# New Puppy Coming Home



## Malkie1903 (Jun 13, 2009)

Dear Vizla owners,

Our Puppy was born on the 1st of June 2009, We are hoping to get her home about the middle of July.. I am wondering if there is any advice out there about new Vizlas puppies when they first come home... My girlfriend has just given up work so will be at home most of the day with her... I work away from home with about 6 months of thye year off... We have about an acre of back garden which will be fenced off.. When I went to see the puppies I spoke to the breeder adn she said to get a crate for the puppy????

Any advice would be of great help


----------



## Vlicked (Jun 19, 2008)

Wow, you're taking her home at only 6 weeks?

Don't have time for long reply....but DEFINITELY crate train your pup! It will help with house training as well as keeping your pup safe and your house intact when you are away!!!!! People have this idea that it is cruel...but it's the best thing you can do for your dog.

There are a lot of threads on here that talk about crate training and other puppy advice...here's one I caught quickly: http://www.vizslaforums.com/index.php/topic,128.0.html

And other quick thing off the top of my head; make sure you get her into a training class as soon as the training place will allow, socialize, socialize, socialize and give her plenty of exercise (and of course, love!).
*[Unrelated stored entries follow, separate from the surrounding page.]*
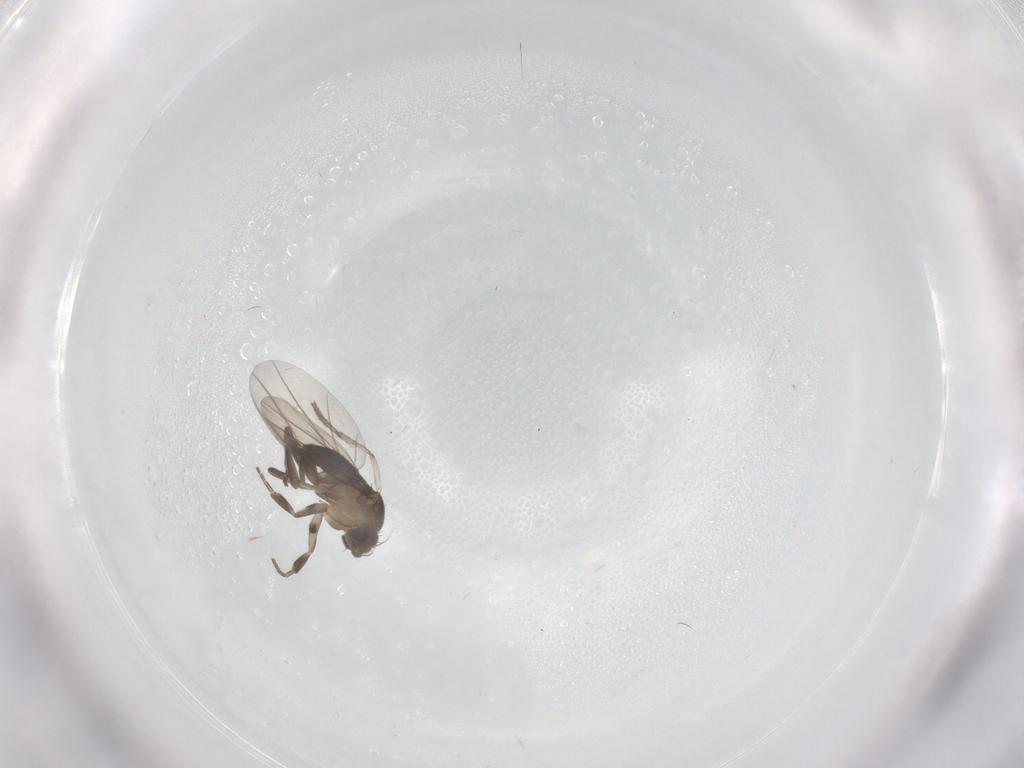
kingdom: Animalia
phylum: Arthropoda
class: Insecta
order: Diptera
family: Phoridae
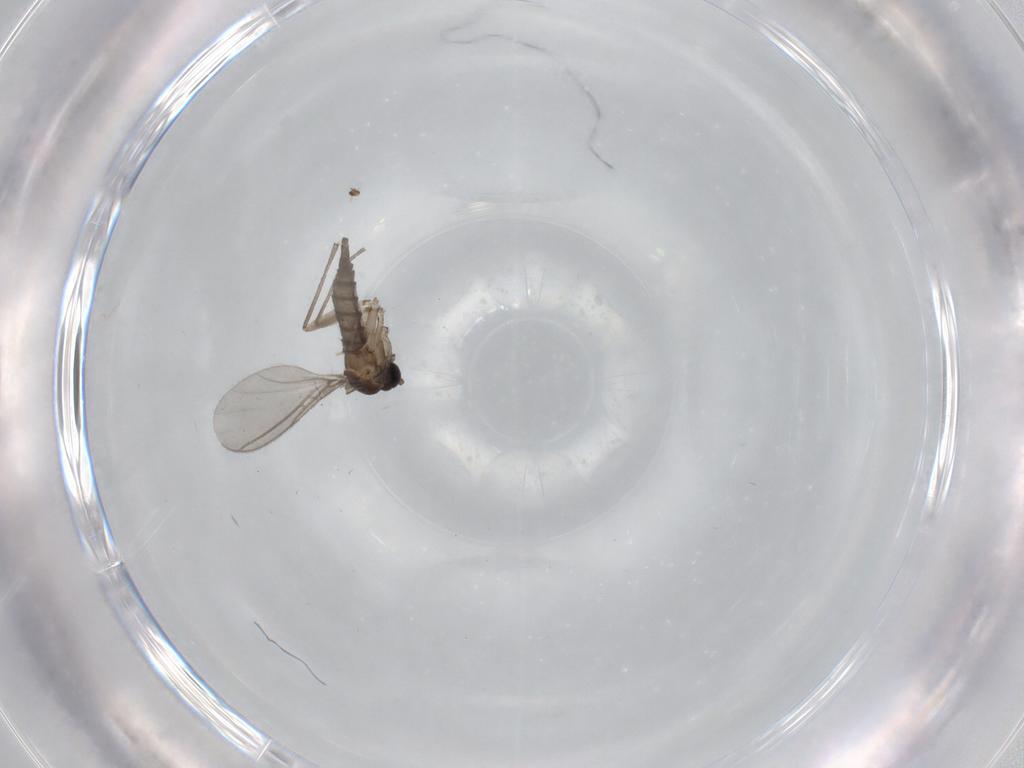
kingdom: Animalia
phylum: Arthropoda
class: Insecta
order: Diptera
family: Sciaridae
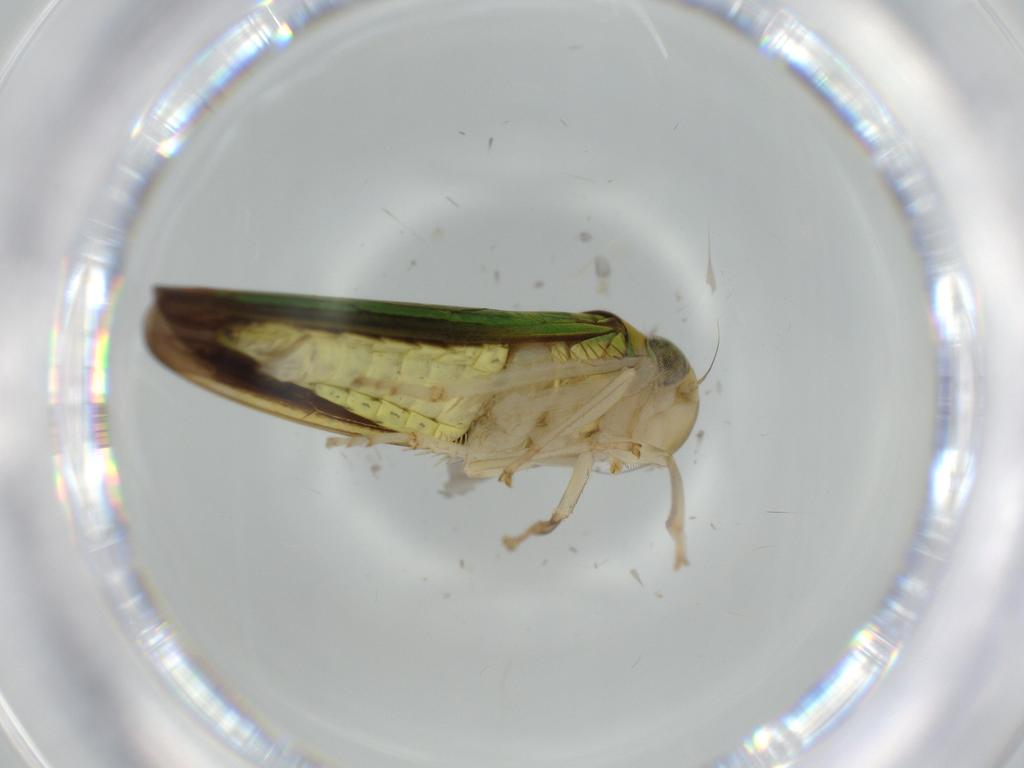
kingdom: Animalia
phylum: Arthropoda
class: Insecta
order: Hemiptera
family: Cicadellidae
Good luck! You must post pics when you get her.


----------



## keifaleif (Jun 27, 2009)

Hello everyone, I am new here too and our vizsla Alfred was also born on June 1st and we won't be bringing him home until around July 26.....We are so excited and can't wait and I have been reading almost everything on the forums....so i guess we will be going through this experience together Malkie1903.....Where did you get her from? It would be funny if they turned out to be brother and sister!


----------



## Malkie1903 (Jun 13, 2009)

Hi there I live in Aberdeen Scotland and the Mother is in a place called Turriff about 30 miles from Aberdeen we are getting her home on the 19 July even tho we have not choosen one yet... They are all so cute and really hard to choose..


----------



## keifaleif (Jun 27, 2009)

Ok so I live in Kentucky so I'm betting they are of no kin but still cool that they were born the same day. There were only two males in the litter so we went ahead and picked one out cause they are hard to come buy where I live. We already have a pic of him at two weeks old the breeder sent. To say we are excited would be an understatement! This will be my wife and I's first viszla and I have spent a ton of time reading these boards so thanks to everyone here already!


----------



## Blaze (Aug 6, 2008)

oh , yes get a crate! Like a new baby you won't be able to keep your eyes on your [email protected] all times . It might not seem so bad if you think of it as analogous to putting a baby in a safe bouncy seat or playpen. My guy is 15 months old today. He still goes in the crate if I leave the house and can't take him with me for whatever reason. He goes in it if a visitor who is afraid of dogs comes to visit. It is a safe haven where he can go and not feel anxiety when alone. Which is not very often because other than the above situations he is by one of our sides in the family . They don't call them velcro vizsla for nothing! It is a safety measure for your dog to get him used to a crate. You won't regret it. Have a small one @ first and by the time 6 months old you'll want to invest in a full size one. Also think of this scenario: you go to the bathroom for 2 minutes leave your pup unattended but safe in the kitchen and come back and those lovely designer sunglasses you left on the counter are in his mouth. Happened to me more than once they very quick and can jump like no other dog!!! I could go on with lots of reasons but you get the idea You might enjoy watching Marley and Me to see the potential trouble pups can get into when their person is not right @ their side   Enjoy your new pup. Lots of work but well worth it. The Vizsla is a beautiful dog inside and out.


----------



## elsievizsla (Jul 2, 2009)

Hello, my husband and I just brought home our first Vizsla puppy names Elsie. She is 15 weeks old. she is a good girl, but she bites at our hands every time we reach down to pet her, LIKE HARD!!! and i know that is probably just the puppy in her, but its quite frustrating. She is going to puppy school in a few weeks and that may help with the problem. any ideas or suggestions while we are waiting for school???


----------



## Vlicked (Jun 19, 2008)

elsievizsla said:


> Hello, my husband and I just brought home our first Vizsla puppy names Elsie. She is 15 weeks old. she is a good girl, but she bites at our hands every time we reach down to pet her, LIKE HARD!!! and i know that is probably just the puppy in her, but its quite frustrating. She is going to puppy school in a few weeks and that may help with the problem. any ideas or suggestions while we are waiting for school???


There was a thread on this: http://www.vizslaforums.com/index.php/topic,155.0.html HTH.


----------